My thoughts on copyright
Old Web
I obviously love old web revival, but one of the things about the revival that bother me is that people are treating images differently. Not illustrations, mind you, but graphics like buttons, stamps, or pixels. Graphics that are more or less made to be used on sites (with the exception of pixels, depending on context). As an artist, I understand why some people would want to source every image, but this is not how the old web worked. I think you should respect when people don't want their work to be reposted, but if someone requires credit, I just don't use it. It's clunky, and it's just not true to the old web spirit. This is why I tend to try to use images from the public domain. People who have the credit as a click-through link are at least making it less visually obtrusive, but I find it to be grating and, frankly, performative if it isn't explicitly required by the artist. A lot of stamps and blinkies rely on using other people's photographs and pixels anyway.
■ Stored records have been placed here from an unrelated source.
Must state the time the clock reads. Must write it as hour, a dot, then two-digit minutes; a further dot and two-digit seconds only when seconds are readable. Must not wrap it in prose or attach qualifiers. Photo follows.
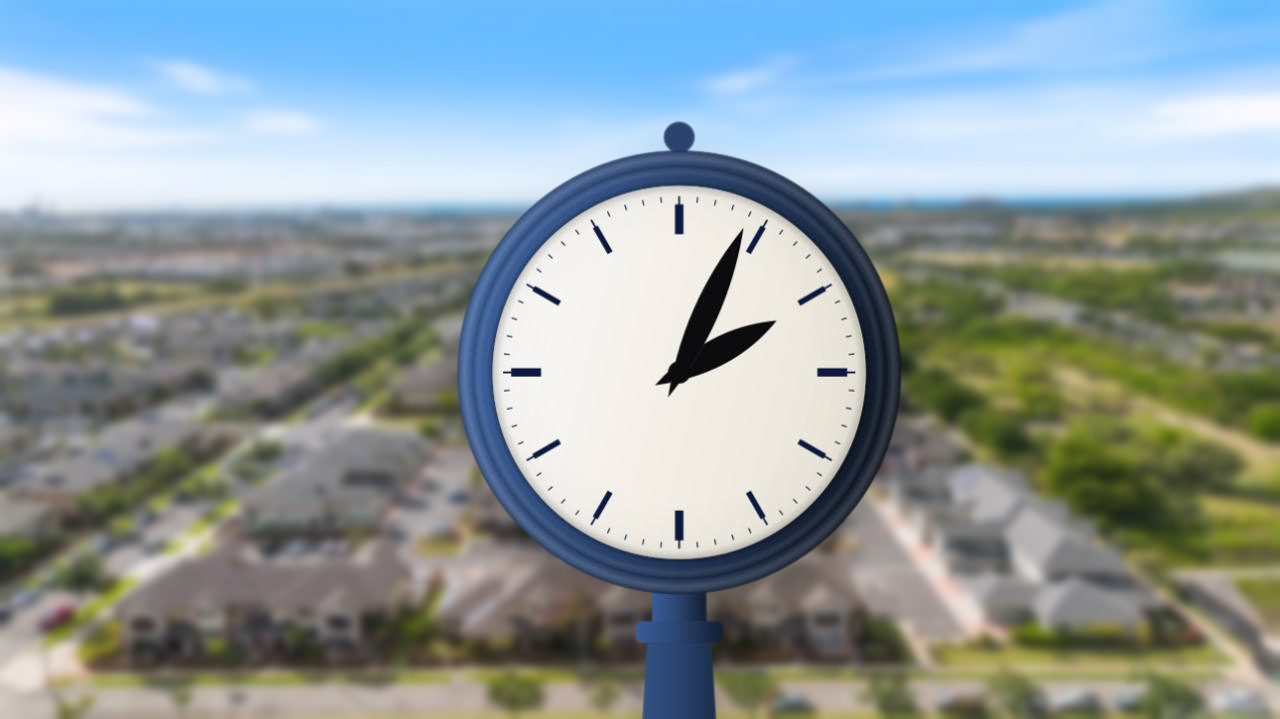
2.04
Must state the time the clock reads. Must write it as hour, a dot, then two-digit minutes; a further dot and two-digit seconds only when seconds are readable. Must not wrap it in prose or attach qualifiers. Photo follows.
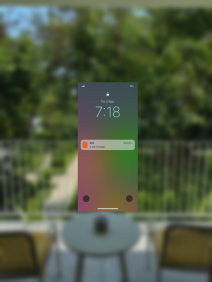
7.18
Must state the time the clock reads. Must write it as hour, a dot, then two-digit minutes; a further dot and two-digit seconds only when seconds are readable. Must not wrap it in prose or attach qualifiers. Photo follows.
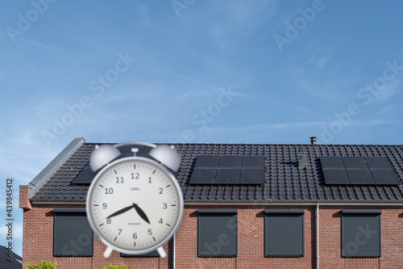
4.41
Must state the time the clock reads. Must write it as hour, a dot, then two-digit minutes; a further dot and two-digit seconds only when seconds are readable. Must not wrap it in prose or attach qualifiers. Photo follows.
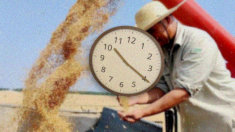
10.20
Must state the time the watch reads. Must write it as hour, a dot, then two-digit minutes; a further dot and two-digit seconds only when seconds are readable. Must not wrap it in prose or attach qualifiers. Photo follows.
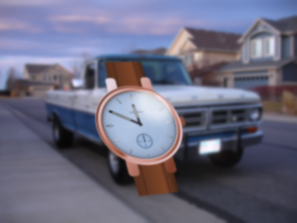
11.50
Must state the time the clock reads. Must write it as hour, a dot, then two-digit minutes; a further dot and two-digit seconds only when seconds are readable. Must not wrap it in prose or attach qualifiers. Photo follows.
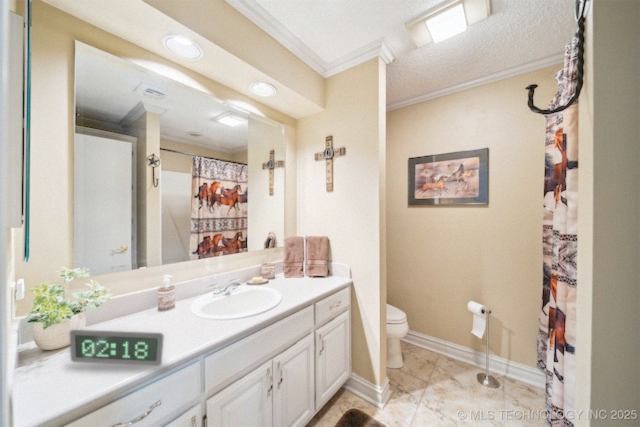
2.18
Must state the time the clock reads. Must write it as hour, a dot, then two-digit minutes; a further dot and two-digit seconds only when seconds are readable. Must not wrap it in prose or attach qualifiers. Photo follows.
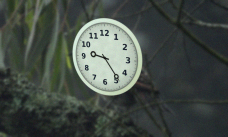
9.24
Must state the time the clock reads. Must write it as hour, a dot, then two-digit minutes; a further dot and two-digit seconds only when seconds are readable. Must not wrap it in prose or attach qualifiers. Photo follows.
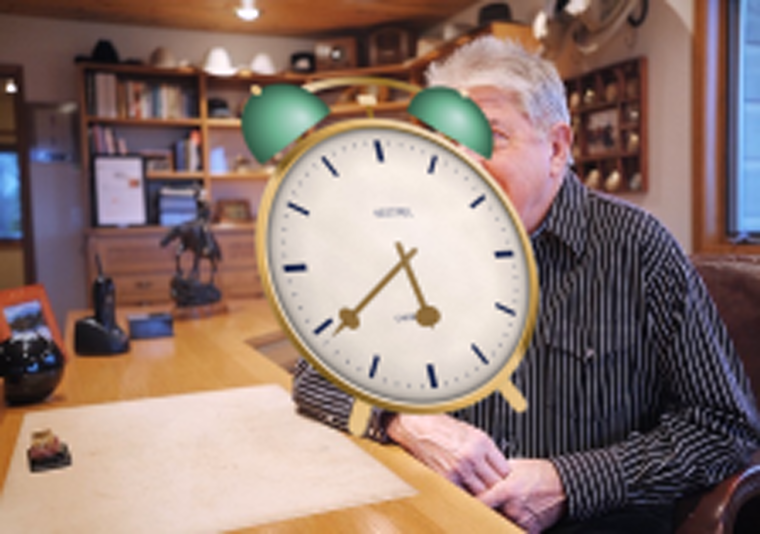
5.39
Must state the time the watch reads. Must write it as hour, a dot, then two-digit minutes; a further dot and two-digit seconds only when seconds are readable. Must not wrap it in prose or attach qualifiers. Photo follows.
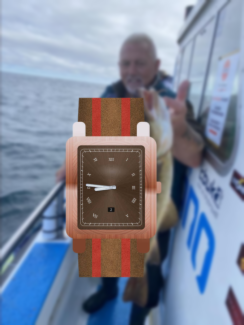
8.46
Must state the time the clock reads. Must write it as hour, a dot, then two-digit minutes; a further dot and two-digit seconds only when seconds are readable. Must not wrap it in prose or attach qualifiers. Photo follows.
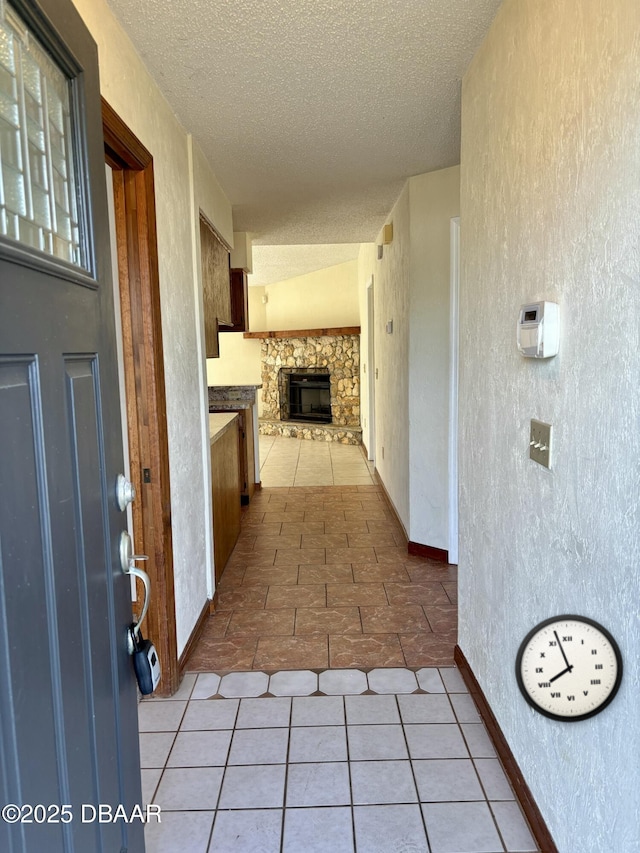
7.57
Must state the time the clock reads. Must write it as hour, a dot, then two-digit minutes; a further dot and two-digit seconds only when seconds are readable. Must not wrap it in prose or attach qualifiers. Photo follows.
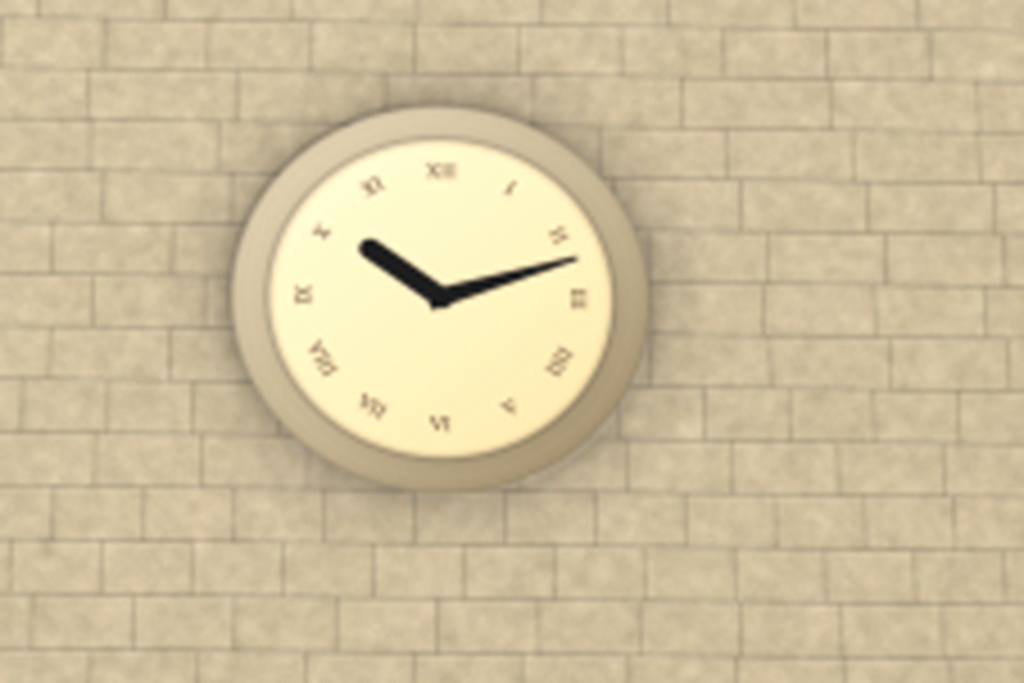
10.12
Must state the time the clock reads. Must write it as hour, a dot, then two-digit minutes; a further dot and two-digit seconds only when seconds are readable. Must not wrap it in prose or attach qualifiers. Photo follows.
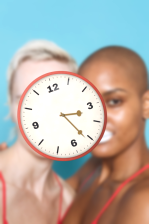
3.26
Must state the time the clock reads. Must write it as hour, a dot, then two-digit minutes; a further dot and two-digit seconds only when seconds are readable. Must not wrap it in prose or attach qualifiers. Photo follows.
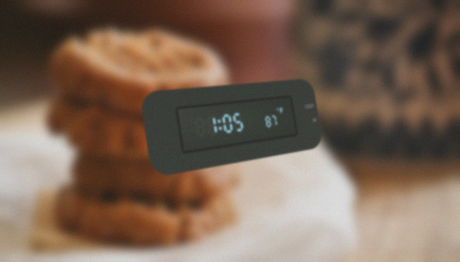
1.05
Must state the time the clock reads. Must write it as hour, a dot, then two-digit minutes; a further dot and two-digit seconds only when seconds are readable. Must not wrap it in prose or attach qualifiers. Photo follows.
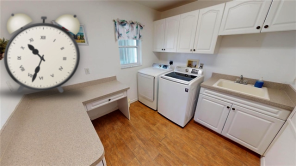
10.33
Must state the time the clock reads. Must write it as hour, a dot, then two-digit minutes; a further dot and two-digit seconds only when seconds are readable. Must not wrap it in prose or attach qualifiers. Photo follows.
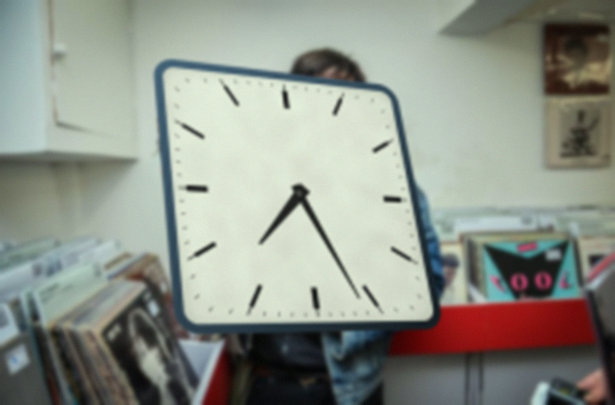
7.26
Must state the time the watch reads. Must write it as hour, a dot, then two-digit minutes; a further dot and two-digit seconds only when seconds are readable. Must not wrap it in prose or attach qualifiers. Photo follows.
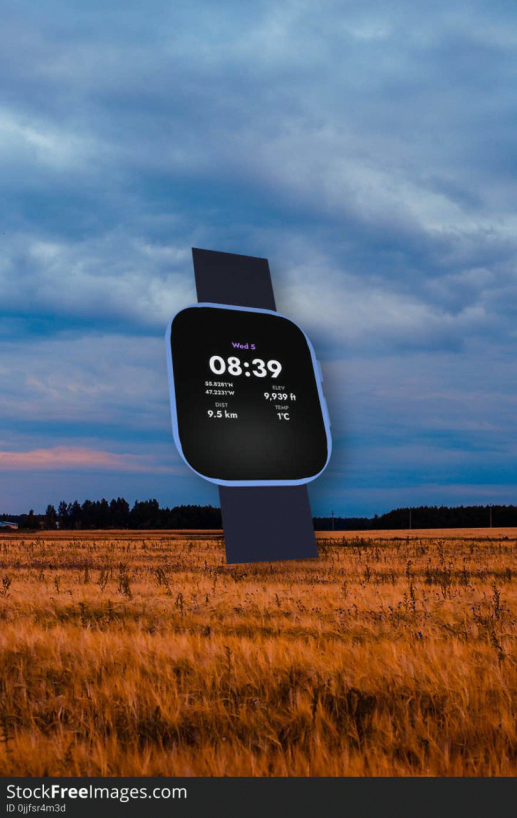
8.39
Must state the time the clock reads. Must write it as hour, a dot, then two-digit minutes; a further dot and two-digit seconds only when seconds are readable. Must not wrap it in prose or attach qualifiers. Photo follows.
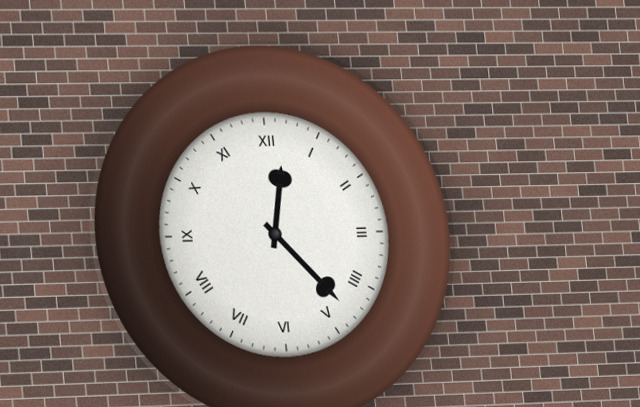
12.23
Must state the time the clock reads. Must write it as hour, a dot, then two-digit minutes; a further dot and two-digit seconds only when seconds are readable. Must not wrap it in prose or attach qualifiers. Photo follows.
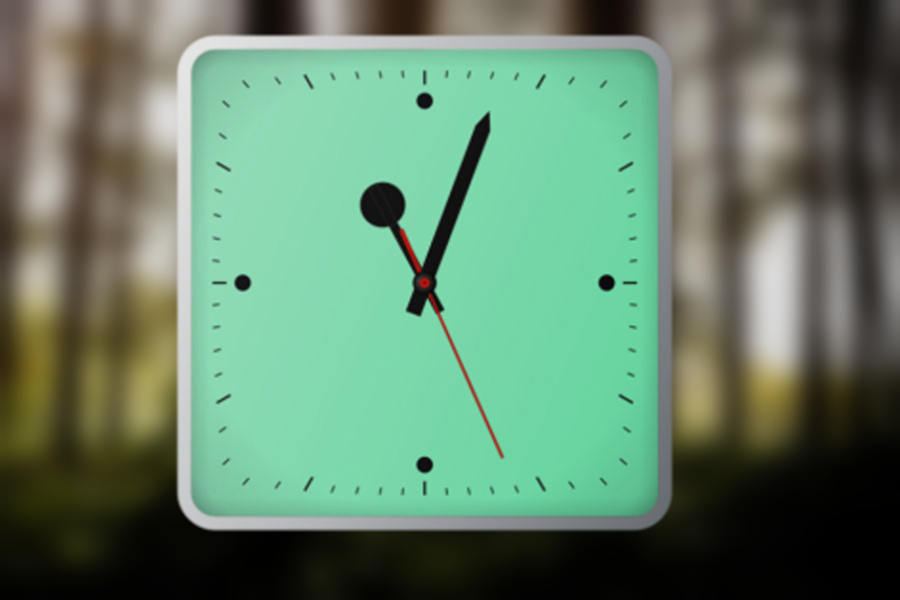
11.03.26
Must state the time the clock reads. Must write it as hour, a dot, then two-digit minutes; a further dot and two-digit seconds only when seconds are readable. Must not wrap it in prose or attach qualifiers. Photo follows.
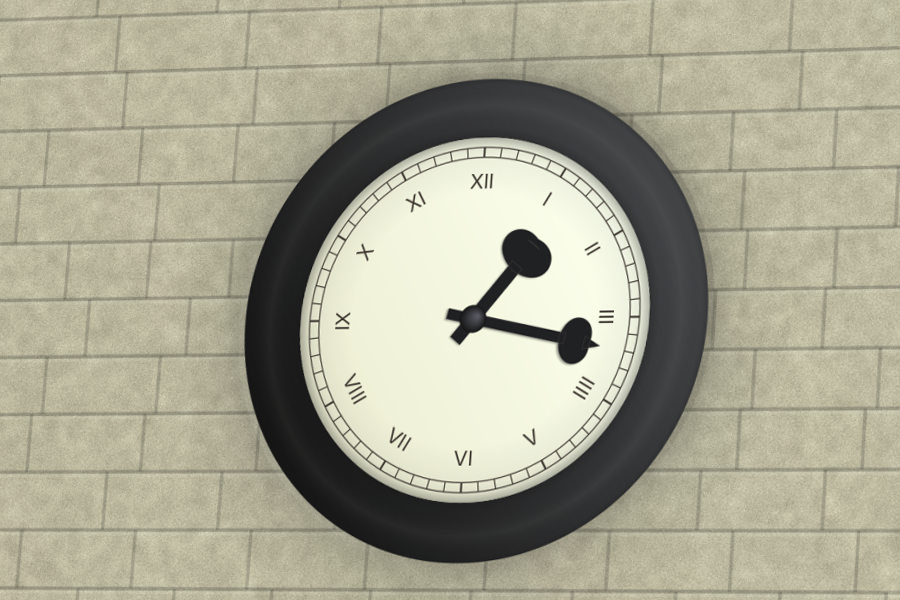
1.17
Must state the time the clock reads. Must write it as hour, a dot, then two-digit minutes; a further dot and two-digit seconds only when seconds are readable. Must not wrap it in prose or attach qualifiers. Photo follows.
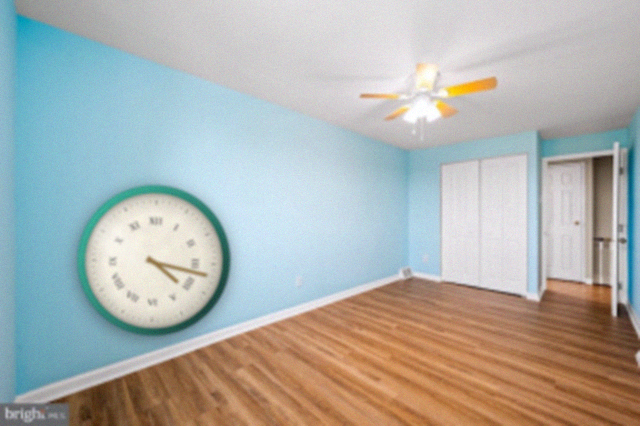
4.17
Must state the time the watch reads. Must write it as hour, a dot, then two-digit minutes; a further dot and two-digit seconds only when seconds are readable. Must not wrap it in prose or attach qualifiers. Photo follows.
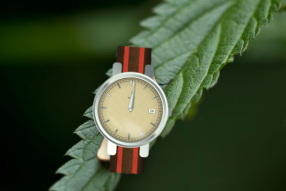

I think artists should embrace it being copyright-free. We can only control so much - a scary thought, true, but it does good to acknowledge this truth, in some kind of Buddhist way. Obviously, I can't force anyone to not credit stamps or whatever, these are just my thoughts.
AI
As someone who is firmly anti-AI "art", I think the focus on copyright has done a lot of damage to the rhetoric. It's easier for proponents of AI to argue against than the cold, hard fact that it is taking away rights from laborers (artists, animators, etc.). I still think Ghibli should try to sue the IDF and American government for their AI shit, but that's more of an emotional response on my part.